Types of Omnichannel Routing
There are three types of Omnichannel routing:
- Queue-based routing
- Skill-based routing
- External routing
Queue-Based Routing
In queue-based routing, a case is created and assigned to a queue that contains multiple agents. A case can only be assigned to one agent. Without Omnichannel, an agent would manually assign the case to themselves. With Omnichannel routing, the case is automatically assigned from the queue to an agent.
Before assigning the case, Omnichannel checks:
- Whether the agent is present
- Whether the agent is available
- Whether the agent has capacity
For example, if an agent has a capacity to handle only two cases at a time and already has two cases assigned, their capacity is full. Another agent with no cases appears as the ideal candidate. Omnichannel assigns the case to that person, and the agent can accept or deny the case based on configuration.
External Routing
External routing is used when routing logic is implemented outside the primary contact center platform. If cases are automatically assigned to agents through third-party routing systems based on availability or skill set, the system can honor that routing and assign work items through the agent workspace interface.
Skill-Based Routing
Skill-based routing is more complex in nature. It is used when cases require special skills.

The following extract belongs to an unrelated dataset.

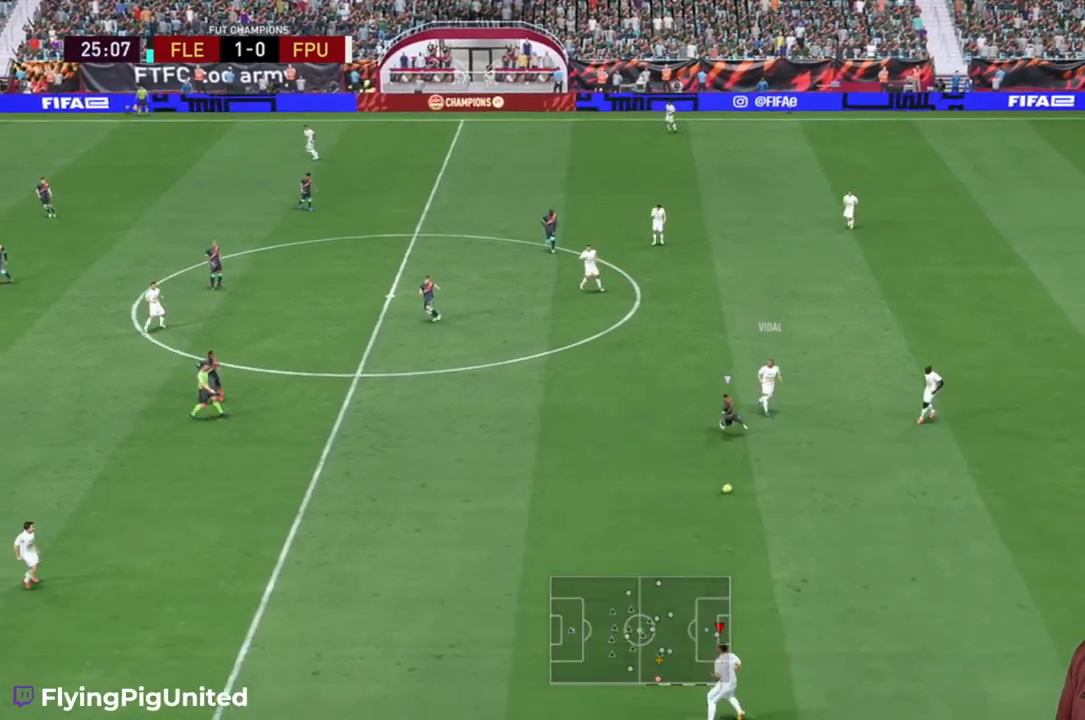
{"buttons": [], "left_stick": "down-left", "right_stick": "center", "events": [[233, "left_stick", "down-left"]]}
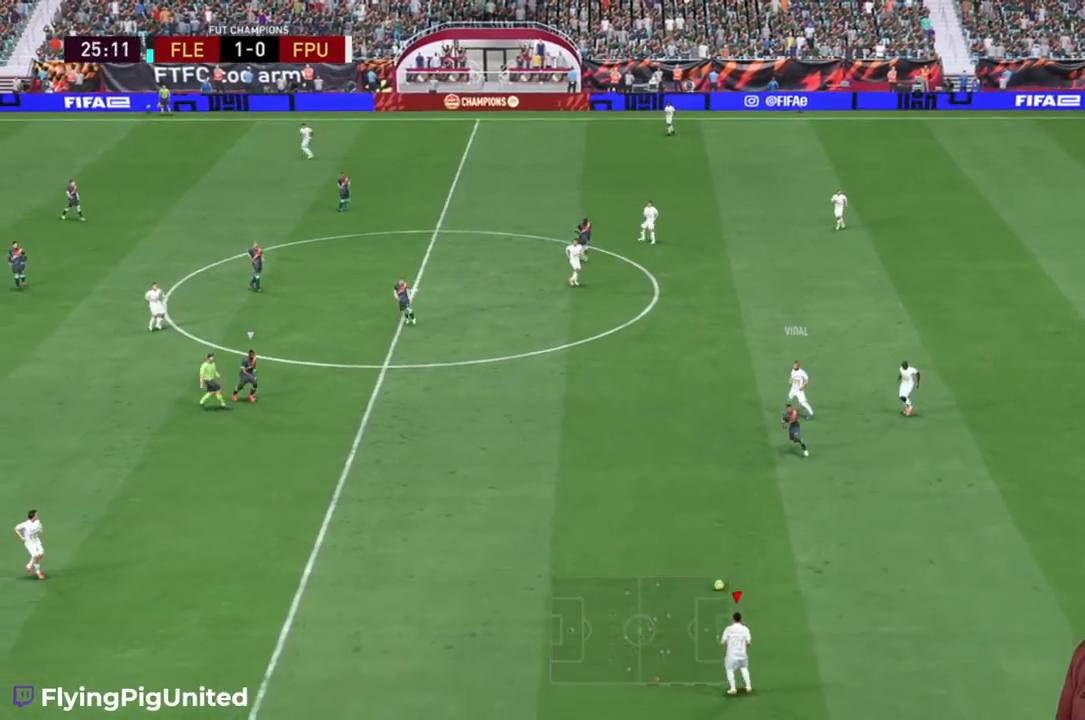
{"buttons": [], "left_stick": "left", "right_stick": "center", "events": [[333, "left_stick", "left"]]}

For example: certain agents are trained for car collisions while others are trained for truck-related accidents. Some agents can speak specific languages. So, cases are routed to agents based on product expertise, type of issue, language capability, availability and capacity
If a customer speaks a specific language or the issue relates to a specific product, the case is assigned to the agent who possesses those skills.
How Skills-Based Routing Works in Contact Centers
Skills-based routing is a call distribution strategy that directs inbound queries to the agent or group of agents with the skills best suited to meet the caller’s particular needs. It applies to VoIP calls, SMS texts, chat messages, and emails.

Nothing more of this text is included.